** Excerpted text **
== Segment start ==

# Data Exploration and Cleaning

### Ian Heung

In this notebook, we will use SQL clean the data saved onto the MySQL server in `data_preperation.ipynb`. The exploration and cleaning stage can also be done with Pandas, but SQL will be used here to apply concepts and skills learnt in the Google Data Analytics course. 

## Data Exploration

We will start by making a series of queries to reconfirm and verify our data is reading for cleaning and processing.

In [None]:
!pip install sqlalchemy PyMySQL ipython-sql --quiet

In [None]:
# imports
from getpass import getpass
from sqlalchemy import create_engine

In [None]:
# enter your login info for your SQL server
user = "root"
password = getpass() # used to hide your password

conn_str = f"mysql+pymysql://{user}:{password}@localhost:3306/"

In [None]:
# load SQL session
%load_ext sql

In [None]:
%sql {conn_str}

In [None]:
# confirm that the CyclisticDatabase database is there
%sql SHOW DATABASES;

In [None]:
%sql USE CyclisticDatabase;

Lets get some quick information and overview on our table, `combined_tripdata`

In [None]:
# check our colums and see their datatypes
%sql SHOW COLUMNS FROM combined_tripdata;

In [None]:
# Preview of the first 5 entries
%sql SELECT * FROM combined_tripdata LIMIT 5;

In [None]:
# number of rows
%sql SELECT COUNT(*) FROM combined_tripdata;

We can see that station_id has inconsistent naming, but it is not that important. It might be due to newer stations having different naming conventions, or something the company decided to do. Lets also explore what text fields are in each of in the text columns.

== Segment end ==

** Entries shown **
== Segment start ==

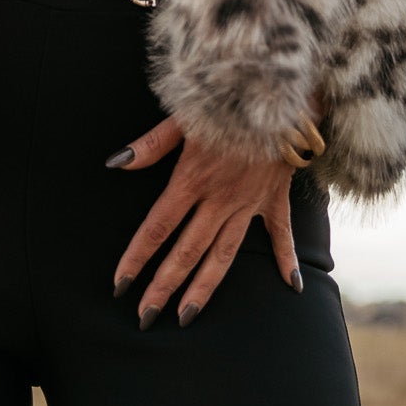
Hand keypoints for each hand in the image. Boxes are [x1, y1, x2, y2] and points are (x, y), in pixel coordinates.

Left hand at [106, 114, 303, 327]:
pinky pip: (280, 234)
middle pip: (186, 251)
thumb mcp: (185, 115)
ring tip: (185, 317)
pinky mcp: (274, 197)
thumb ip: (150, 144)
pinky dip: (286, 259)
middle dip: (163, 287)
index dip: (136, 258)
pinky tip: (290, 287)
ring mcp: (249, 202)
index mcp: (192, 179)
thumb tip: (115, 163)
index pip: (156, 228)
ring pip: (224, 255)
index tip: (120, 285)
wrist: (281, 88)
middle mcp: (219, 198)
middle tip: (145, 318)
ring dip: (203, 288)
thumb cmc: (228, 97)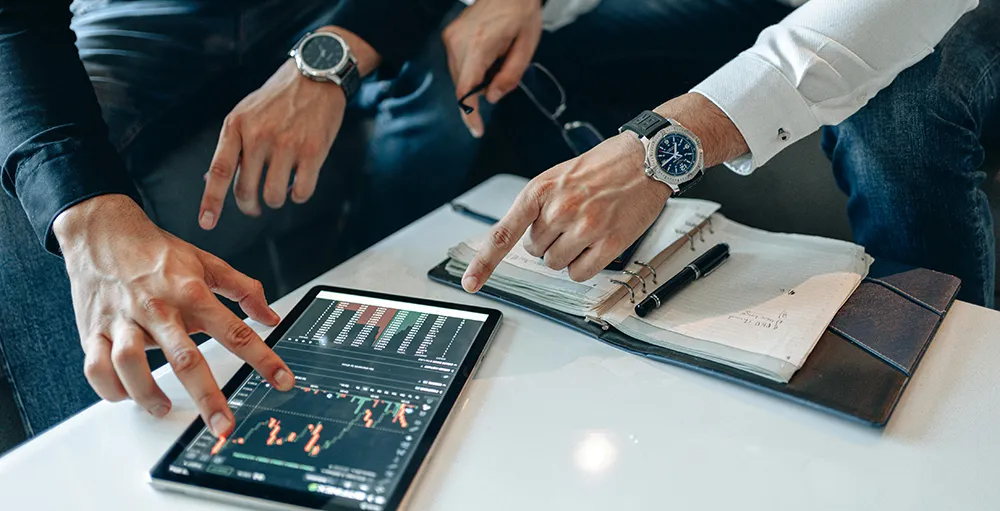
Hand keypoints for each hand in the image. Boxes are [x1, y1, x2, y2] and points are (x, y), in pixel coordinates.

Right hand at [55, 195, 291, 436]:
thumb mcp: (206, 262)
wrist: (102, 232)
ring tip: (164, 410)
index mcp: (192, 293)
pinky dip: (110, 387)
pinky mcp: (94, 329)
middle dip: (208, 397)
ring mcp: (124, 320)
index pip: (235, 331)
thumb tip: (271, 316)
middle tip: (224, 426)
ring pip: (131, 363)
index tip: (282, 380)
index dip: (262, 358)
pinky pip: (96, 366)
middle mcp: (159, 309)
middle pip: (186, 358)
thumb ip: (243, 289)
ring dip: (148, 394)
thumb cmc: (157, 251)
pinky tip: (126, 395)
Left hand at [198, 27, 379, 228]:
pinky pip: (302, 191)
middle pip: (246, 190)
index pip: (220, 171)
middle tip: (254, 208)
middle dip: (249, 206)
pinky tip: (299, 184)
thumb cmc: (278, 98)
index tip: (207, 223)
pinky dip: (299, 195)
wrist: (317, 75)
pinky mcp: (313, 151)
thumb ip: (231, 145)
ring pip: (274, 196)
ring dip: (276, 200)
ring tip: (279, 190)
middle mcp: (259, 135)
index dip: (212, 200)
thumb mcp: (245, 112)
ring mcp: (287, 144)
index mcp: (236, 125)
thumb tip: (211, 179)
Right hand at [443, 0, 542, 137]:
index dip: (470, 114)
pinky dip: (471, 68)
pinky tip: (487, 55)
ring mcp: (450, 37)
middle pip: (462, 85)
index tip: (476, 130)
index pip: (466, 90)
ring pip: (459, 76)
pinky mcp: (448, 35)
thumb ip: (509, 77)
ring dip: (476, 79)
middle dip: (481, 91)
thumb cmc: (522, 15)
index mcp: (479, 45)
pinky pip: (457, 64)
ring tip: (496, 58)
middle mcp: (458, 41)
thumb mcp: (525, 49)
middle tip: (502, 75)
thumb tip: (491, 98)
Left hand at [462, 132, 666, 288]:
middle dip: (549, 241)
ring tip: (587, 227)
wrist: (646, 158)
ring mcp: (585, 226)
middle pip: (535, 251)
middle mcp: (559, 209)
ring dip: (568, 254)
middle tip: (572, 219)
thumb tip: (522, 237)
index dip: (484, 262)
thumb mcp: (558, 176)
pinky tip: (597, 243)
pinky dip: (585, 265)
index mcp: (540, 190)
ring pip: (556, 264)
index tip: (470, 283)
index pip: (504, 233)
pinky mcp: (610, 243)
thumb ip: (537, 206)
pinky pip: (580, 273)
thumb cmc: (603, 167)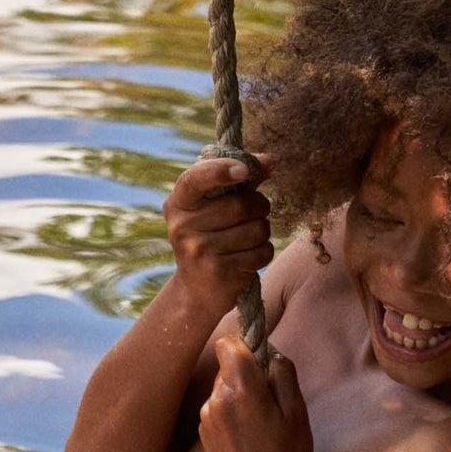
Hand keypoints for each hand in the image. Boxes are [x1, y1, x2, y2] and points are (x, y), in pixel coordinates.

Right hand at [163, 156, 273, 314]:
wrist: (197, 292)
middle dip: (260, 206)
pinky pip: (261, 252)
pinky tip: (248, 258)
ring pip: (257, 228)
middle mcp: (183, 226)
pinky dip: (263, 253)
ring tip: (248, 239)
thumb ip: (241, 181)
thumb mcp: (214, 208)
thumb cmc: (210, 238)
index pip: (196, 178)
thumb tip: (271, 160)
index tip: (244, 171)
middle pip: (242, 204)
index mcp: (179, 203)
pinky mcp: (218, 272)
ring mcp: (199, 251)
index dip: (221, 170)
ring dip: (263, 232)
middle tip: (255, 214)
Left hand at [199, 337, 311, 451]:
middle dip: (247, 376)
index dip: (245, 346)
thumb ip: (283, 373)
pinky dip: (231, 415)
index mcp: (241, 388)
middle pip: (227, 368)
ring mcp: (206, 417)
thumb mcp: (297, 412)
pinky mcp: (203, 433)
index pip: (228, 343)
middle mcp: (216, 398)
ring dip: (239, 397)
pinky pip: (217, 410)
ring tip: (260, 426)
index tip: (261, 362)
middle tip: (271, 403)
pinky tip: (247, 439)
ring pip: (222, 390)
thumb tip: (270, 352)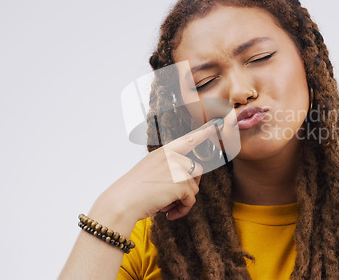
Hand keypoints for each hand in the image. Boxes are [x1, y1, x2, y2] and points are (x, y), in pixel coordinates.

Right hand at [92, 118, 222, 222]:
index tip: (217, 124)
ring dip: (183, 200)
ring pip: (194, 186)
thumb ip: (168, 170)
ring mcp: (177, 168)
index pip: (188, 139)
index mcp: (163, 152)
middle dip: (189, 186)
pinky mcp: (181, 184)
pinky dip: (182, 209)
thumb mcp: (150, 173)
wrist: (121, 202)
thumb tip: (188, 183)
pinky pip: (191, 199)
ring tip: (166, 206)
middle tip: (172, 197)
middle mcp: (172, 157)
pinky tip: (169, 214)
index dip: (204, 132)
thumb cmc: (132, 191)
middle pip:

== Segment end ==

** Your instructions **
Reproduce the data exploration and cleaning notebook from above in full, word for word.

** Worked solution **
# Data Exploration and Cleaning

### Ian Heung

In this notebook, we will use SQL clean the data saved onto the MySQL server in `data_preperation.ipynb`. The exploration and cleaning stage can also be done with Pandas, but SQL will be used here to apply concepts and skills learnt in the Google Data Analytics course. 

## Data Exploration

We will start by making a series of queries to reconfirm and verify our data is reading for cleaning and processing.

In [None]:
!pip install sqlalchemy PyMySQL ipython-sql --quiet

In [None]:
# imports
from getpass import getpass
from sqlalchemy import create_engine

In [None]:
# enter your login info for your SQL server
user = "root"
password = getpass() # used to hide your password

conn_str = f"mysql+pymysql://{user}:{password}@localhost:3306/"

In [None]:
# load SQL session
%load_ext sql

In [None]:
%sql {conn_str}

In [None]:
# confirm that the CyclisticDatabase database is there
%sql SHOW DATABASES;

In [None]:
%sql USE CyclisticDatabase;

Lets get some quick information and overview on our table, `combined_tripdata`

In [None]:
# check our colums and see their datatypes
%sql SHOW COLUMNS FROM combined_tripdata;

In [None]:
# Preview of the first 5 entries
%sql SELECT * FROM combined_tripdata LIMIT 5;

In [None]:
# number of rows
%sql SELECT COUNT(*) FROM combined_tripdata;

We can see that station_id has inconsistent naming, but it is not that important. It might be due to newer stations having different naming conventions, or something the company decided to do. Lets also explore what text fields are in each of in the text columns.